» Stated goal 1
In the thread on testing whether characters are in a string, which R function does the answer tell you to use?
» Stated goal 2
Revise the thread on testing for characters in a string by giving it again, starting at "Use ?grepl to" and ending at "replace=TRUE), collapse='') ).", with "performance" changed to "speed".
» Stated goal 3
Write what comes next in the thread on testing for characters in a string, picking up after its last comment.

Test if characters are in a string

I'm trying to determine if a string is a subset of another string. For example:

chars <- "test"
value <- "es"

I want to return TRUE if "value" appears as part of the string "chars". In the following scenario, I would want to return false:

chars <- "test"
value <- "et"
The accepted answer is wrong, you need to add fixed=TRUE, otherwise you're treating it as a regex instead of a string. See my answer from October 2016.
@JoshuaCheek Unless you have special characters in your pattern, regex will return the same result as fixed.
Sure, but you can only know that if you're passing it a literal. Otherwise, you won't know what characters are in the pattern, so you either use fixed=TRUE or you have a bug that will quietly and subtly mess up your data.

A
Abel Callejo

Use the grepl function

grepl( needle, haystack, fixed = TRUE)

like so:

grepl(value, chars, fixed = TRUE)
# TRUE

Use ?grepl to find out more.


For this simple case adding fixed=TRUE may improve performance (assuming that you will be doing a lot of these computations).
@Josh O'brien, that post compared finding (counting) all the matches in a single long string, try finding 1 match in a bunch of shorter strings: vec <- replicate(100000, paste( sample(letters, 10, replace=TRUE), collapse='') ).
@GregSnow -- Tried system.time(a <- grepl("abc", vec)) and system.time(a <- grepl("abc", vec, fixed=TRUE)), and fixed=TRUE is still, if anything slightly slower. The difference isn't appreciable with these short strings, but fixed=TRUE still doesn't seem to be faster. Thanks for pointing out, though, that it's on long strings that fixed=TRUE takes the real hit.
grepl(pattern, x) at least in 2017
This should not be the accepted answer, because value will be interpreted as a regex pattern. fixed=TRUE should always be used unless you know the string you are searching for will not happen to look like a regex pattern. Joshua Creek's answer below has a very clear explanation of this, and should be the accepted answer.

» Records shown
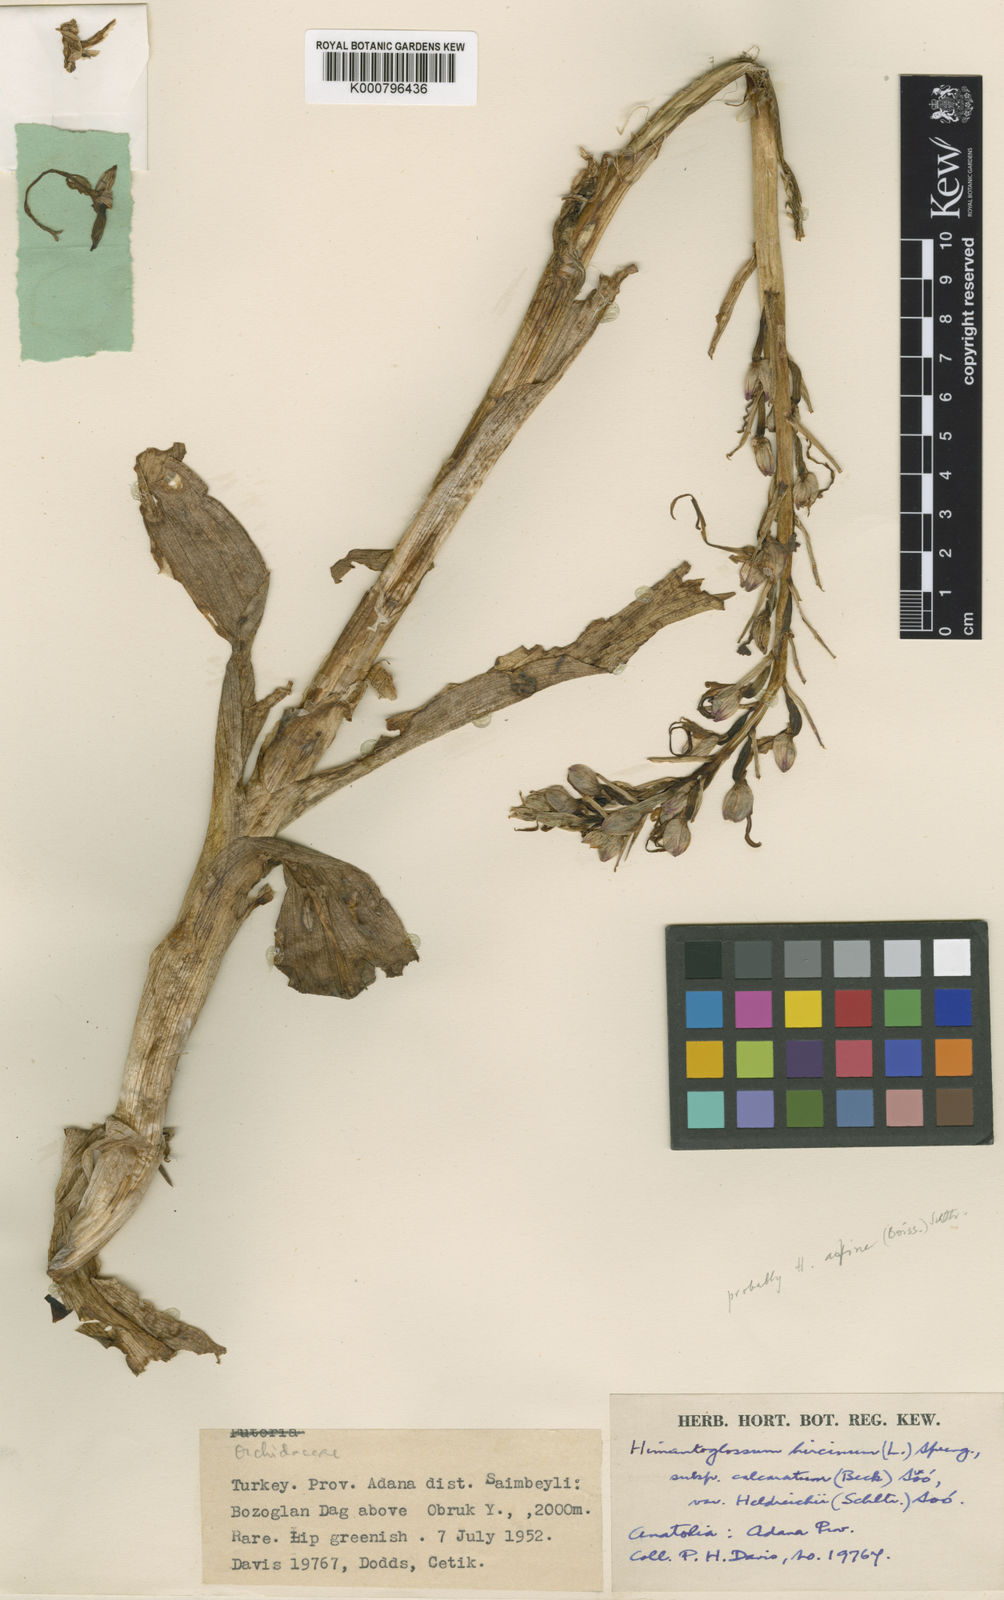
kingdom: Plantae
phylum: Tracheophyta
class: Liliopsida
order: Asparagales
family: Orchidaceae
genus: Himantoglossum
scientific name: Himantoglossum caprinum
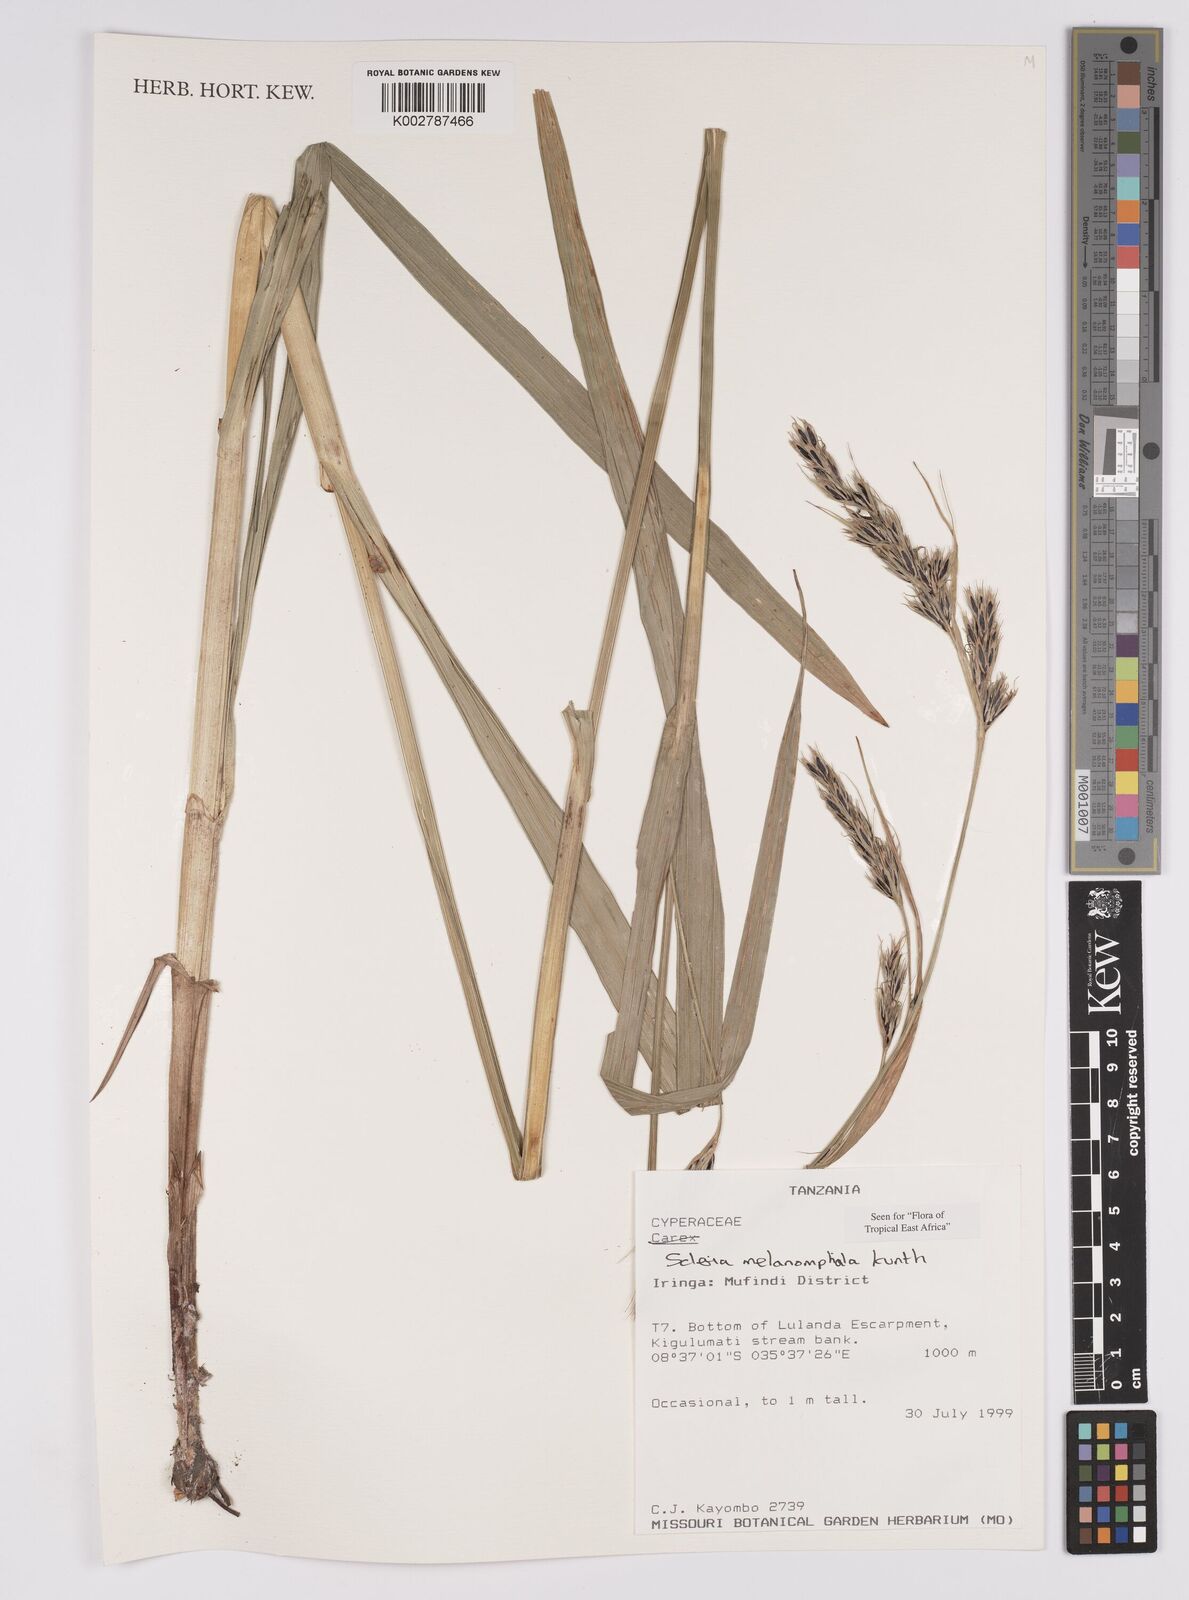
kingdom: Plantae
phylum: Tracheophyta
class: Liliopsida
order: Poales
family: Cyperaceae
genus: Scleria
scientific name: Scleria melanomphala
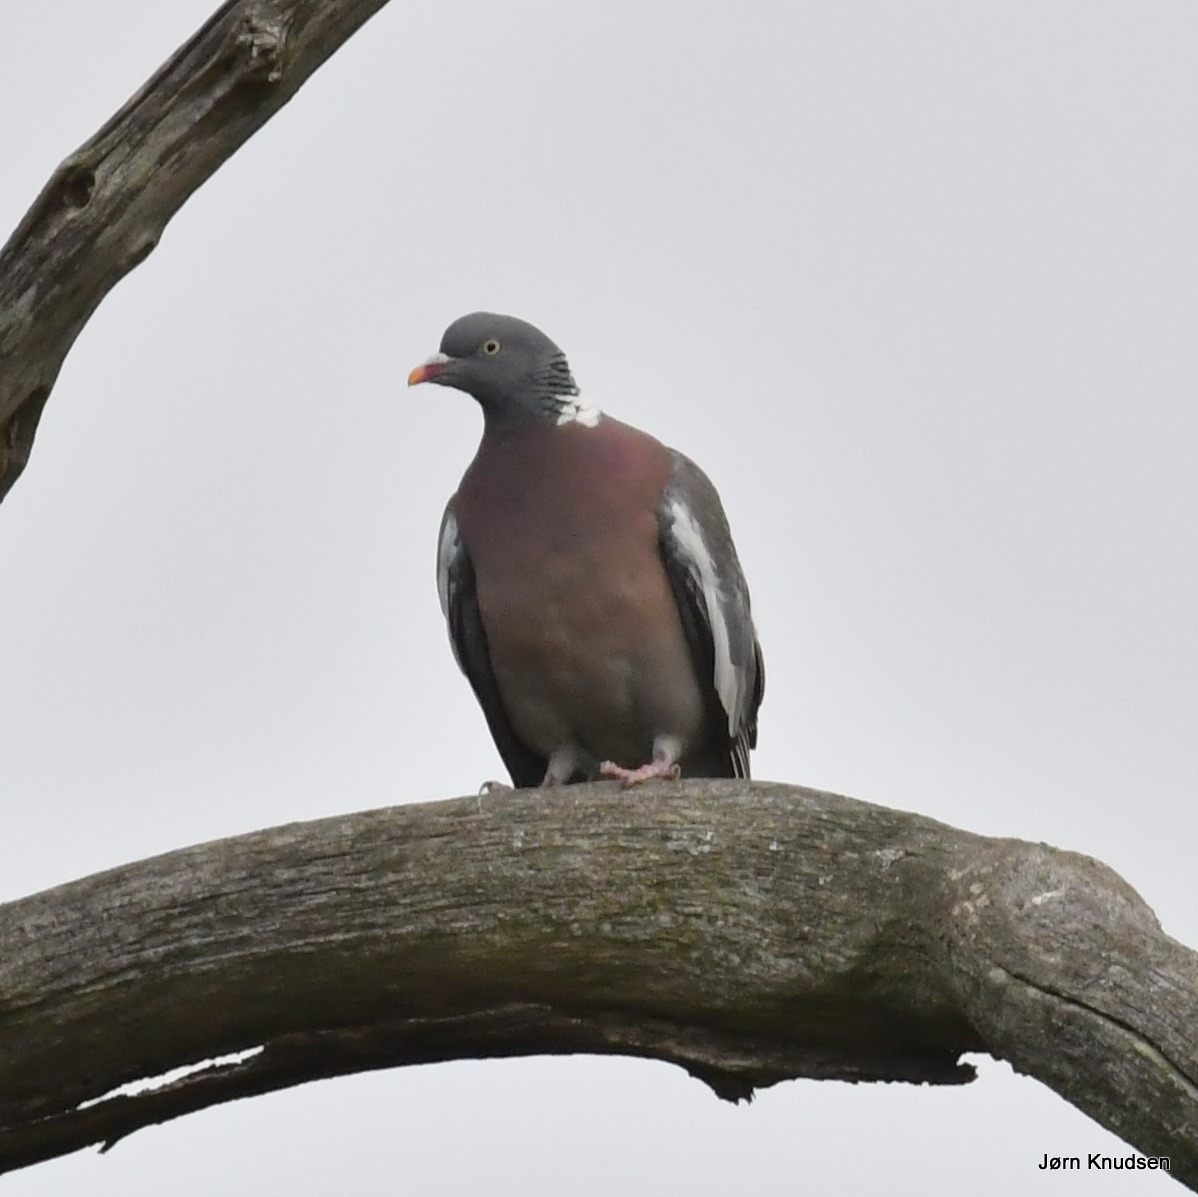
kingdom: Animalia
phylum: Chordata
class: Aves
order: Columbiformes
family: Columbidae
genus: Columba
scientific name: Columba palumbus
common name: Ringdue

» Answer 1
The grepl function.

» Answer 2
Use ?grepl to find out more.


For this simple case adding fixed=TRUE may improve speed (assuming that you will be doing a lot of these computations).
@Josh O'brien, that post compared finding (counting) all the matches in a single long string, try finding 1 match in a bunch of shorter strings: vec <- replicate(100000, paste( sample(letters, 10, replace=TRUE), collapse='') ).

» Answer 3
J
Joshua Cheek

Answer

Sigh, it took me 45 minutes to find the answer to this simple question. The answer is: grepl(needle, haystack, fixed=TRUE)

# Correct
> grepl("1+2", "1+2", fixed=TRUE)
[1] TRUE
> grepl("1+2", "123+456", fixed=TRUE)
[1] FALSE

# Incorrect
> grepl("1+2", "1+2")
[1] FALSE
> grepl("1+2", "123+456")
[1] TRUE

Interpretation

grep is named after the linux executable, which is itself an acronym of "Global Regular Expression Print", it would read lines of input and then print them if they matched the arguments you gave. "Global" meant the match could occur anywhere on the input line, I'll explain "Regular Expression" below, but the idea is it's a smarter way to match the string (R calls this "character", eg class("abc")), and "Print" because it's a command line program, emitting output means it prints to its output string.

Now, the grep program is basically a filter, from lines of input, to lines of output. And it seems that R's grep function similarly will take an array of inputs. For reasons that are utterly unknown to me (I only started playing with R about an hour ago), it returns a vector of the indexes that match, rather than a list of matches.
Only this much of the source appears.